TEXTO SELECCIONADO:
Después de sus cuatro bodas, Juan Carlos y Sofía tuvieron tiempo de recuperarse porque comenzaron una luna de miel que duró seis meses. Empezaron en Spetsopoula, una isla privada que les cedió el magnate griego Stavros Niarchos y recorrieron diferentes puntos alrededor del mundo. El viaje incluyó una visita a Washington donde los recibió el presidente John F. Kennedy en un ostensible gesto de aprobación a la pareja y desaprobación a Franco.
De nuevo en España, por decisión oficial, se instalaron en el palacio de la Zarzuela donde enfrentaron una de las peores situaciones para matrimonios reales o plebeyos: el aburrimiento. Sin obligaciones, sin reuniones, ni actividades aunque sea protocolares, el tedio era lo cotidiano. Comenzaron a visitar fábricas, ferias, participar en bautismos y asistir a misas. El objetivo era darse a conocer como los Reyes de España a la muerte del dictador.
Sofía no hablaba español, apenas farfullaba algunas frases sueltas y se propuso aprender la lengua. Nunca logró dominarla del todo. Si bien sus construcciones gramaticales son perfectas conserva un fuerte acento germano. A sus hijos les hablaba en inglés, idioma que maneja de modo natural por vivir su infancia en el exilio sudafricano.
Cincuenta y nueve años después de aquellas cuatro bodas, Juan Carlos y Sofía siguen rumbos separados.
Juan Carlos demostró ser un rey tan valioso como un marido espantoso. Como monarca facilitó la transición democrática y desarticuló el intento de golpe de Estado del 23 de febrero de 1981. Como marido empezó a hacer de las suyas y las infidelidades primero disimuladas y luego abiertas fueron primero frecuentes y luego, escandalosas y siempre para Sofía, humillantes.
La reina siguió cumpliendo sus deberes protocolares. Se volcó a las actividades de caridad y al cuidado de sus hijos, luego de sus nietos. Conserva su elegancia y ese porte que viene por ser princesa pero con el tiempo su mirada se llenó de esa tristeza, de esa que viene cuando tu vida es como es pero no como querías que sea. Más que al lado de su marido permaneció al lado de sus deberes con la Corona.
Casi seis décadas después de los cuatro sí, quizá como mortales, hoy le dirían no al matrimonio y sí al divorcio. Pero como reyes saben que aunque pueden decidir sobre su país, jamás sobre sus vidas.

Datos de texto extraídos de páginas
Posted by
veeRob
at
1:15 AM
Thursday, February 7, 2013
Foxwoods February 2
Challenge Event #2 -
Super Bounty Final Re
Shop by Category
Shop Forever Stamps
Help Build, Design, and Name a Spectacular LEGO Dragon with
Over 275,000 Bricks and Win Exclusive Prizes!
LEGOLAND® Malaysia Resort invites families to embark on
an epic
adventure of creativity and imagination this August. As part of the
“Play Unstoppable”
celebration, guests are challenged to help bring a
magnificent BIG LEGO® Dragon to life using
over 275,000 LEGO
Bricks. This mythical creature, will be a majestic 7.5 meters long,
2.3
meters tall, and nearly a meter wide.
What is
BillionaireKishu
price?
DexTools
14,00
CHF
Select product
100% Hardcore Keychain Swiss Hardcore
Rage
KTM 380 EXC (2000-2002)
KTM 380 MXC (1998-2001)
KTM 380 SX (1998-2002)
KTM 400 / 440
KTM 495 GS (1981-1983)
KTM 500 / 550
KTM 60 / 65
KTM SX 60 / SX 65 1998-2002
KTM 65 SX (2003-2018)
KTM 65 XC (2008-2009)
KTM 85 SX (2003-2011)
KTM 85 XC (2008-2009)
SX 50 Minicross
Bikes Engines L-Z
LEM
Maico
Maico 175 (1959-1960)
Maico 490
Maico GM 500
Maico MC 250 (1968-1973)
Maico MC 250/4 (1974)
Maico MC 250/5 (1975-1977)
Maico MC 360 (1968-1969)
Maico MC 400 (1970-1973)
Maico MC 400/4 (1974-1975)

--

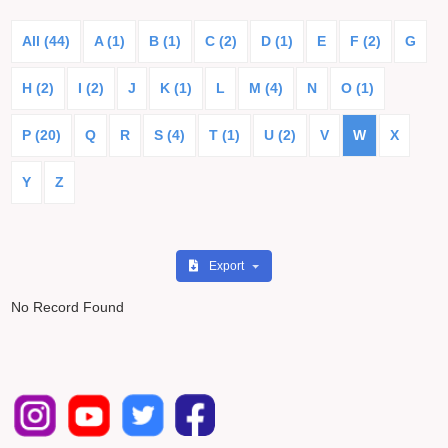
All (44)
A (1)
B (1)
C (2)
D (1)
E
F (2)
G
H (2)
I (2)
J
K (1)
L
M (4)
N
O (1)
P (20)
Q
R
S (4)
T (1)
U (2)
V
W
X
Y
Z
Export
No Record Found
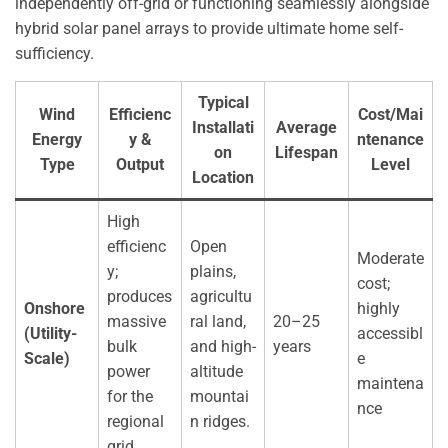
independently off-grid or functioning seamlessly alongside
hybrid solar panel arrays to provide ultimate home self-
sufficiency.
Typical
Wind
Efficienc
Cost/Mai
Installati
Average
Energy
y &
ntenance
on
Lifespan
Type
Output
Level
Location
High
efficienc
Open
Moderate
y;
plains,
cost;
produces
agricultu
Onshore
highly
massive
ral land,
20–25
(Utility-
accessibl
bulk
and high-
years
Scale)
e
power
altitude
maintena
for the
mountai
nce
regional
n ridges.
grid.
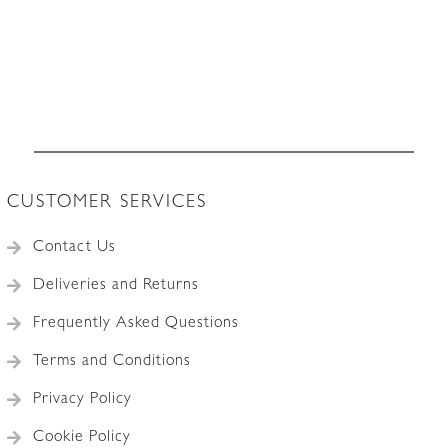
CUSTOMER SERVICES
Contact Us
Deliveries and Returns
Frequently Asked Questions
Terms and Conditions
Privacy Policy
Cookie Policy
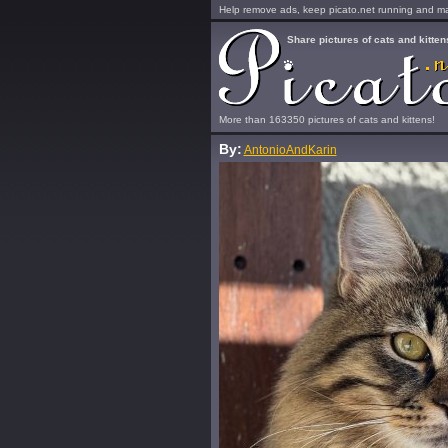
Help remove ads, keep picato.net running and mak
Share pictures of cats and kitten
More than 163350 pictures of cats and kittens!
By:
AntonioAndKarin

TAREA A:
Reproduce literalmente el pasaje del texto sobre Juan Carlos y Sofía desde "Cincuenta y nueve" hasta "para Sofía, humillantes.", ambos incluidos.
TAREA B:
¿Cuántas filas contienen la cadena "grid"? Distingue entre mayúsculas y minúsculas, y responde solo con el número.
El texto y las filas provienen de fuentes distintas.

RESPUESTA ESCRITA A:
Cincuenta y nueve años después de aquellas cuatro bodas, Juan Carlos y Sofía siguen rumbos separados.
Juan Carlos demostró ser un rey tan valioso como un marido espantoso. Como monarca facilitó la transición democrática y desarticuló el intento de golpe de Estado del 23 de febrero de 1981. Como marido empezó a hacer de las suyas y las infidelidades primero disimuladas y luego abiertas fueron primero frecuentes y luego, escandalosas y siempre para Sofía, humillantes.

RESPUESTA ESCRITA B:
2